What pay frequency works best for your business and your employees? To choose the right schedule, consider employee satisfaction, legal compliance and your own cash flow. Also think about time commitment and money in terms of the number of payrolls you run each month. Let’s look at how each pay frequency works:
- Weekly — Employees are paid every week, so there are 52 pay periods every year. Businesses with independent contractors and freelance workers who are paid hourly will like this frequency. It’s also a great option for paying workers who work overtime.
- Employees tend to like getting paid sooner — especially if they are non-permanent workers with irregular work schedules.
- Weekly pay periods are easier for overtime payments; allowing payments to remain uncalculated or unpaid for longer periods can lead to a more difficult budget process.
- You may see weekly payments as too much work — you’ll have to run payroll every week.
- Using a payroll service provider that charges a fee? Weekly payments mean more costs.
- Bi-Weekly — Pay employees every other week, or 26 periods each year.
- This is a less time-consuming option.
- There are fewer costs if you outsource payroll.
- The sooner you can calculate and pay hourly employees, the better for your budgeting.
- But the schedule can make monthly deductions tricky because you’ll have to pay more attention to when to include such deductions as health insurance payments.
- Semi-Monthly — You’ll have 24 pay periods every year. Every month, you’ll make two payments on specific dates, though the days may differ. For instance, if you pay employees on the 15th and the 30th, these dates can fall on any day of the week.
- It’s more employer-friendly than biweekly — it makes monthly budgeting and reporting easier.
- Employees like receiving pay consistently on the same dates every month.
- There are lower time and cost requirements — you will spend less time and money to run a bimonthly/semimonthly payroll.
- Paydays occasionally fall on weekends or holidays, which creates a delay in how fast employees can access payments.
- Monthly — This option includes 12 pay periods, and compared to other schedules it’s most convenient for employers. Often used for salaried workers, it uses up the least resources in terms of time, money and paycheck processing.
- Deductions are easier.
- Payroll processing is simpler.
- This timing is not suitable for hourly workers who may not want to wait a month to receive their pay.
- Many states require employers to pay hourly workers more frequently.
Consider your situation
As you can see, choosing the best payroll schedule for your company depends on several factors:
- If you run payroll by hand, shorter pay frequencies require more payroll runs.
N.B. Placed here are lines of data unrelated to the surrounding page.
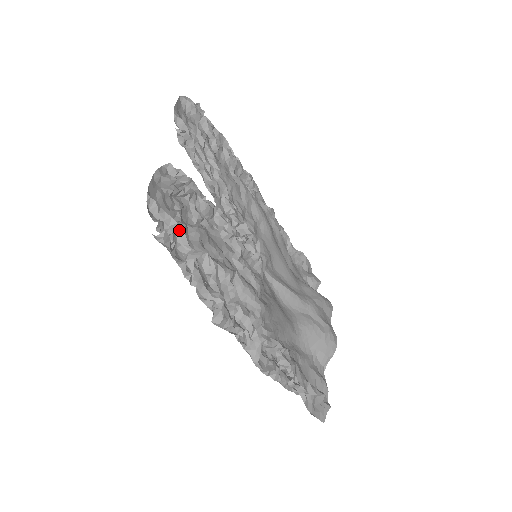
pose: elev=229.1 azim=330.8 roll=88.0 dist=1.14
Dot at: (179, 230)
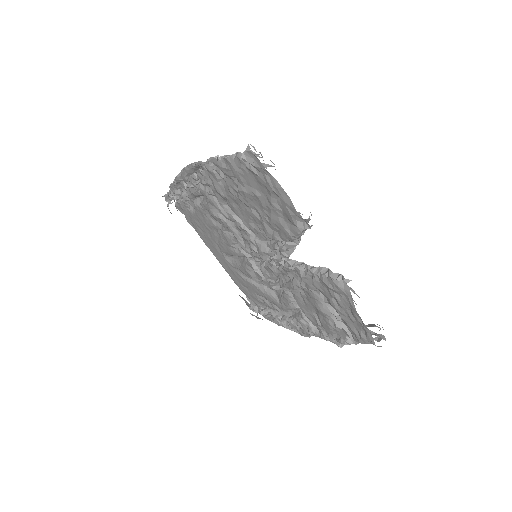
Dot at: occluded
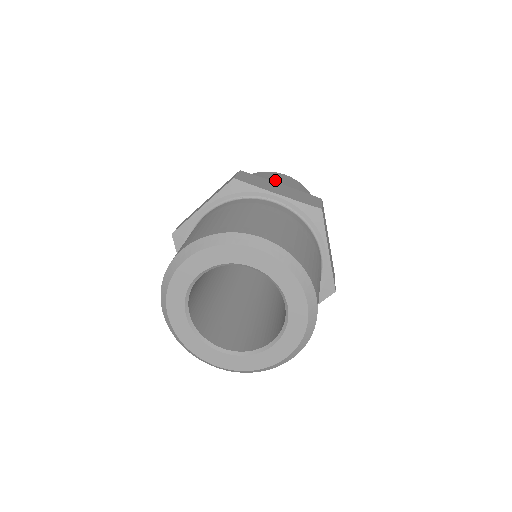
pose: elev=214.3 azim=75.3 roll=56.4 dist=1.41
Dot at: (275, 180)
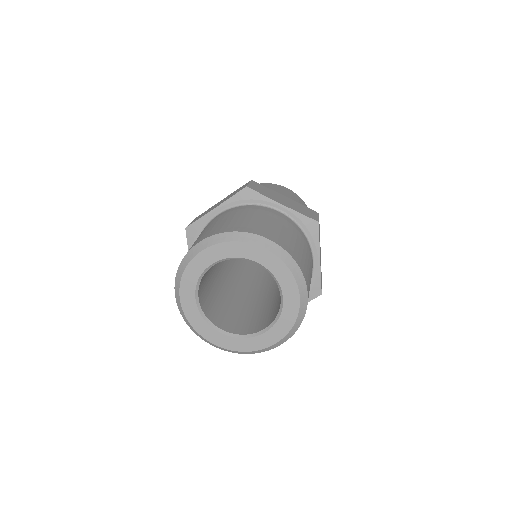
Dot at: (279, 192)
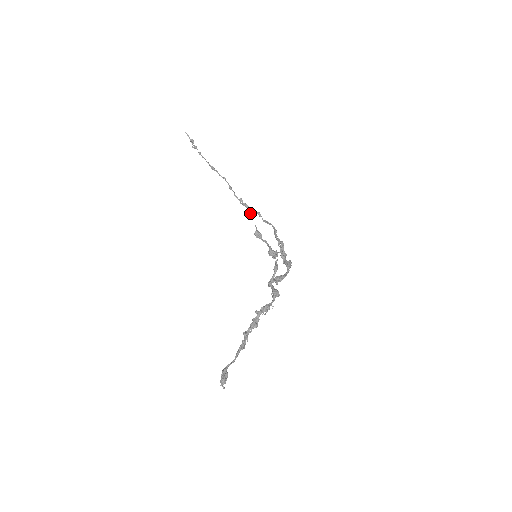
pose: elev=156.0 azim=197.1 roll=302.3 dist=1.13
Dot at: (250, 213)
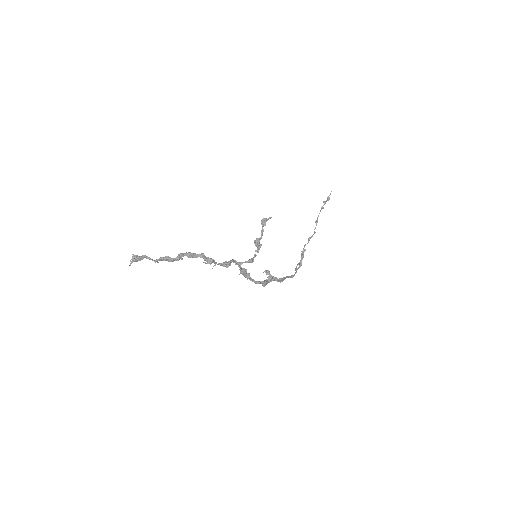
Dot at: (299, 262)
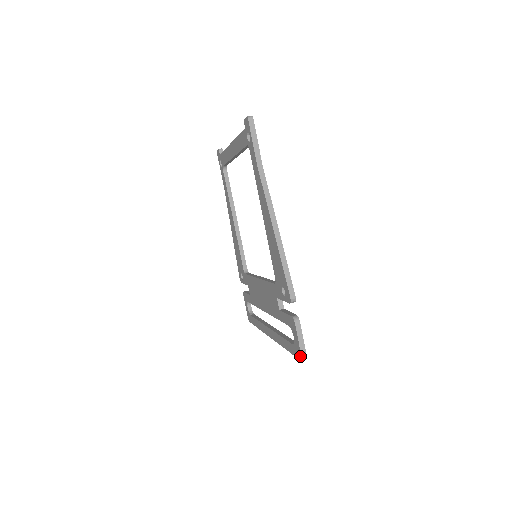
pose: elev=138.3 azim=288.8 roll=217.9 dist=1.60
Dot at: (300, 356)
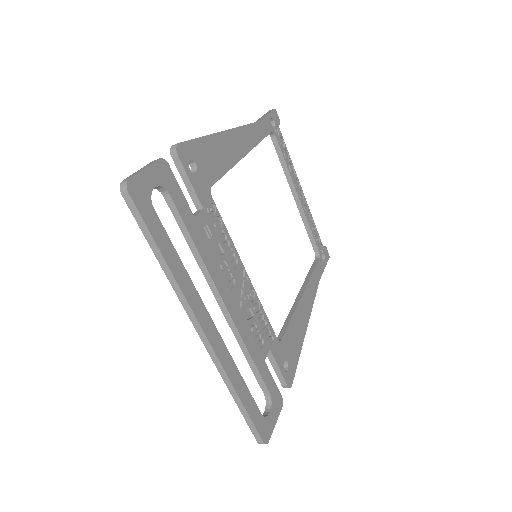
Dot at: (124, 186)
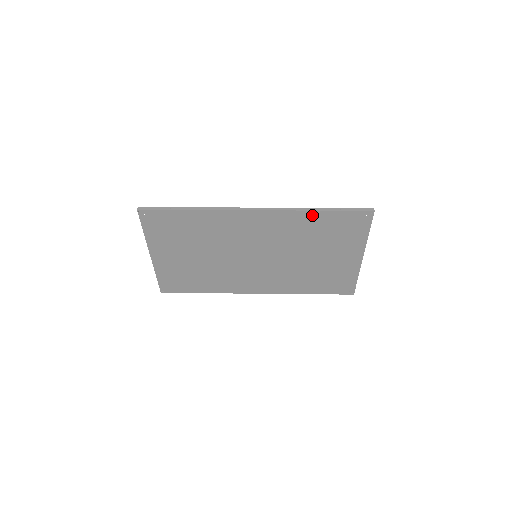
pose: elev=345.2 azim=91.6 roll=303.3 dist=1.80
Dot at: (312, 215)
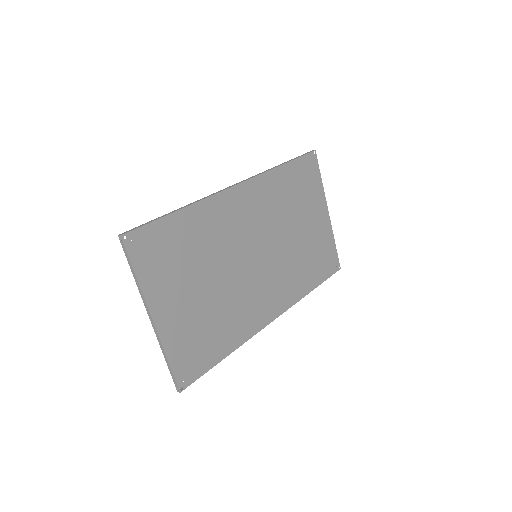
Dot at: (279, 173)
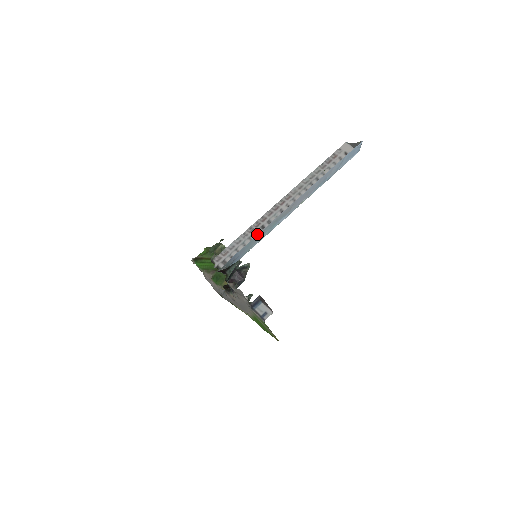
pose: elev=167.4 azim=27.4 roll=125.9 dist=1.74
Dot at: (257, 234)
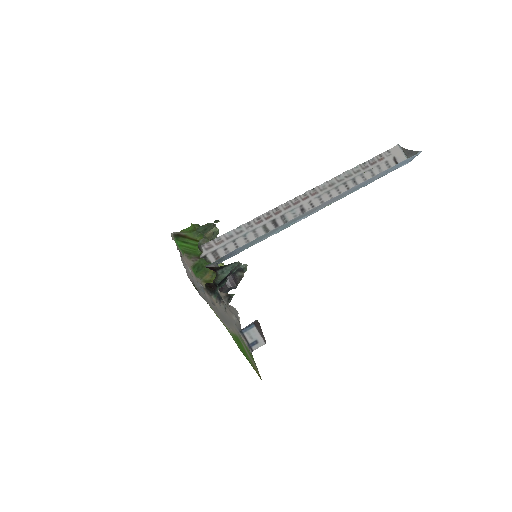
Dot at: (265, 229)
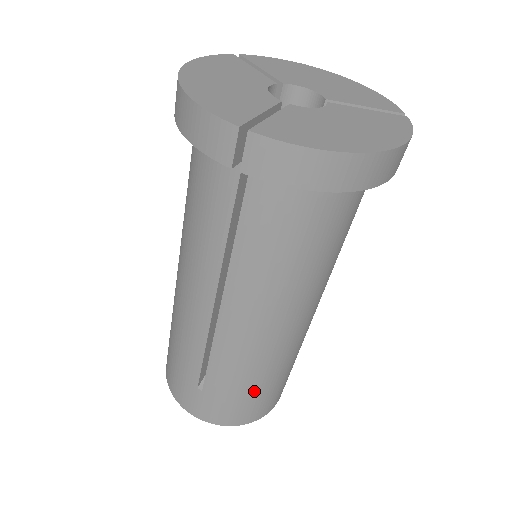
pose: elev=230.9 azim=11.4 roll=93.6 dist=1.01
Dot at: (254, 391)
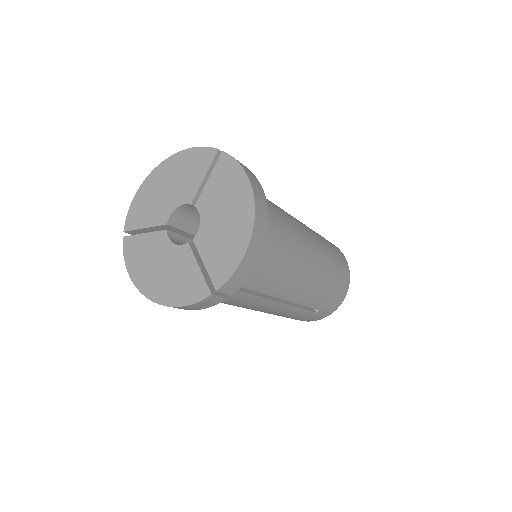
Dot at: (335, 281)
- The only federal requirement is you must keep a consistent pay frequency. But what if you have a legitimate business reason? Make the change permanent, and demonstrate you are not avoiding overtime pay or minimum wage and that you are not unreasonably delaying wages.
- State laws cover payroll rules. Whether you have a majority of salaried, hourly or on-contract workers, all their needs must be considered. Some states have rules regarding paying hourly and contract workers.
- What industry is your business in? Some industries tend to pay weekly while others tend to pay monthly.
You can pay employees more frequently than your state requires. But keep in mind that state laws are subject to change. Other considerations to keep in mind involve having simplified paycheck processing and higher employee satisfaction levels — and choosing the frequency that your own cash flow best supports.